The new platform provides advertisers and publishers with a shared database of ad inventory and records how customers have interacted with the advertisements. LG Electronics worked with Arbitrum, a so-called layer-2 protocol on top of Ethereum, to develop its own blockchain. The collaboration resulted in LG building its own layer-2 network, which provides a low-cost means of batching transactions. The company will explore how to bring the ad platform to market later this year.
“We are evaluating whether this approach can deliver meaningful value to advertisers, publishers and audiences,” Samuel Byungsun Park, leader of LG Electronics’ blockchain research department, said in a statement.
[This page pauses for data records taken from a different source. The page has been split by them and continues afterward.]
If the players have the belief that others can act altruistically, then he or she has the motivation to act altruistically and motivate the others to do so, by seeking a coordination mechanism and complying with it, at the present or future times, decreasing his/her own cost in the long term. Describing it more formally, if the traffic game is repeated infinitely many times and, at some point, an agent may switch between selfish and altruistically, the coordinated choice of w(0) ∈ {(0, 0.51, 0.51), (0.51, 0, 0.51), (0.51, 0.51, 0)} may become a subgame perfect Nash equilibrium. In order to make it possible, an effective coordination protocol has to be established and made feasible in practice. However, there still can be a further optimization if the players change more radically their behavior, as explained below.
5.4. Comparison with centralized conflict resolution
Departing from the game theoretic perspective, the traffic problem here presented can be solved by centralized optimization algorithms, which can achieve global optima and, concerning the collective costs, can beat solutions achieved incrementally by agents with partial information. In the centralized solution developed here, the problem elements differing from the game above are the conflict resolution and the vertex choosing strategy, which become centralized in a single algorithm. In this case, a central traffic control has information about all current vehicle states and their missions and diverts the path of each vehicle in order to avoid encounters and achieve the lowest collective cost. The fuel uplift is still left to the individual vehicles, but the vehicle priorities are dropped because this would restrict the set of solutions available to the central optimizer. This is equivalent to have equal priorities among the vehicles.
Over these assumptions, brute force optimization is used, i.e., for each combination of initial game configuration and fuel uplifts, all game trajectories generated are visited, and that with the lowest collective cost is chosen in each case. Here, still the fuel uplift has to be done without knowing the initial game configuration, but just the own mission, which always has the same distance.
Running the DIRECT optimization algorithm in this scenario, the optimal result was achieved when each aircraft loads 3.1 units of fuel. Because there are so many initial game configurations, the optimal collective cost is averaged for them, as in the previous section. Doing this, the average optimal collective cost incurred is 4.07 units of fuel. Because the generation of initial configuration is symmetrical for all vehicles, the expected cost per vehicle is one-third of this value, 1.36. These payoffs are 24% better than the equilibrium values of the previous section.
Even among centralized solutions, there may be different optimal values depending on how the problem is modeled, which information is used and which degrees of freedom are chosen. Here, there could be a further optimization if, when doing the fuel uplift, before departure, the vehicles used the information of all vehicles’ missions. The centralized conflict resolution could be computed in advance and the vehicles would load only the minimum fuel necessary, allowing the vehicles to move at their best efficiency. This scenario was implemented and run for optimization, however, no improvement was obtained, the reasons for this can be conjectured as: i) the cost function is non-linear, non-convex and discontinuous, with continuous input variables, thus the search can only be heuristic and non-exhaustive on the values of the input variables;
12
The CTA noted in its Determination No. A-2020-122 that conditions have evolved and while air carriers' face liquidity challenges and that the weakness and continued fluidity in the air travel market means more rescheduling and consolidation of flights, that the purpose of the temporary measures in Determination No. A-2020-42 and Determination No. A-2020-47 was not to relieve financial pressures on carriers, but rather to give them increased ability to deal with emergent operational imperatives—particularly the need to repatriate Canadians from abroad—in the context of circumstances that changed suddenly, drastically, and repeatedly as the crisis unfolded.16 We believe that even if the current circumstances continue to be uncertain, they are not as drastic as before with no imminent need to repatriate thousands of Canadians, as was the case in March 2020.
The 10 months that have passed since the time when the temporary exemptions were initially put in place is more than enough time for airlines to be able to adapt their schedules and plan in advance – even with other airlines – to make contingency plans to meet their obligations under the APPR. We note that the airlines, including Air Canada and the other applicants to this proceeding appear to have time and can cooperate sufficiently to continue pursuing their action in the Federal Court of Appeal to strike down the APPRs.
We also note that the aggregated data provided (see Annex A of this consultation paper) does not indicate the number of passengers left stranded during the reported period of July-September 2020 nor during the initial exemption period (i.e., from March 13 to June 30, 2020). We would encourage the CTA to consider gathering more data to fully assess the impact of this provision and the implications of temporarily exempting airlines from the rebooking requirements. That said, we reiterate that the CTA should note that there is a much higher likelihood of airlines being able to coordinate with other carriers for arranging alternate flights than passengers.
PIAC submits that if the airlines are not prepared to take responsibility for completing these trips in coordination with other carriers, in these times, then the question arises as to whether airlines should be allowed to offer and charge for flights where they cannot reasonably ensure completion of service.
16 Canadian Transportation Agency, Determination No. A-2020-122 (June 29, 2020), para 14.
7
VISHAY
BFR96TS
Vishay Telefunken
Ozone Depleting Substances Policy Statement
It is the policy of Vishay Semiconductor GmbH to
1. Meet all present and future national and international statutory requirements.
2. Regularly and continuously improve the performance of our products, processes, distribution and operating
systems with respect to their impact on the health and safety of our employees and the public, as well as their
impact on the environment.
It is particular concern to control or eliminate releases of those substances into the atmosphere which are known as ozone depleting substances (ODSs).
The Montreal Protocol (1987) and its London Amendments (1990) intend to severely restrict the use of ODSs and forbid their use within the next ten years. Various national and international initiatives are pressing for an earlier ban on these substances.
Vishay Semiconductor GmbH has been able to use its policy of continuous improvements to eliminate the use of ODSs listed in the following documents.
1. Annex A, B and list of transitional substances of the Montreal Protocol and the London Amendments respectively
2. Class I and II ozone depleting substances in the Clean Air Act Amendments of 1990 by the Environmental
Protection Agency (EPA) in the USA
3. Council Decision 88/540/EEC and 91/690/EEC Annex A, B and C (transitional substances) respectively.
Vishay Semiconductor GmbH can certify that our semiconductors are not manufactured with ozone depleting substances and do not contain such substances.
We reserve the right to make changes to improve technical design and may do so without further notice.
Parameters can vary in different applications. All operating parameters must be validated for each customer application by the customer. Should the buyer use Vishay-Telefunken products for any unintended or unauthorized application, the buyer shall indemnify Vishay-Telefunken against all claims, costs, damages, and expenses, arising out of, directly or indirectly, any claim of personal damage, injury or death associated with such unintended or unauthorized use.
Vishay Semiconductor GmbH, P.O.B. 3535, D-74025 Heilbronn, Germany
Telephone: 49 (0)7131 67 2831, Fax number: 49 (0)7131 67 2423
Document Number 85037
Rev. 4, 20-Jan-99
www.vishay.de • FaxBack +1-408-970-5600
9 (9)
Arbitrum’s cofounder, Steven Goldfeder, added that the new ad platform can help make the process of selling advertisements more efficient. “It means that you can basically run the market in an automated way in software,” he said. “You don’t need manual interventions.”
Corporate blockchains
Over the past decade, corporations have largely avoided creating their own blockchains. Still, amid a more friendly regulatory environment for crypto in the U.S., big companies have shown a greater willingness to do so. The fintech giant Stripe worked with the venture outfit Paradigm to develop a high-speed blockchain called Tempo. The stablecoin issuer Circle is working on Arc, its own decentralized ledger. And the online brokerage Robinhood is working with Arbitrum to launch its own chain for tokenized equities, or stocks in blockchain wrappers.
The strategy comes as corporations like Stripe try to own every layer of the crypto tech stack—from the blockchains that support applications to the applications themselves. Even JPMorgan Chase has its own blockchain unit that uses its own private version of a decentralized database.
Still, that doesn’t mean every Fortune 500 company should create its own ledger. “I am very opinionated when someone asks me, ‘Should I launch a blockchain?’” said Goldfeder. “For many people, the answer is yes, but probably for most people, the answer is no.”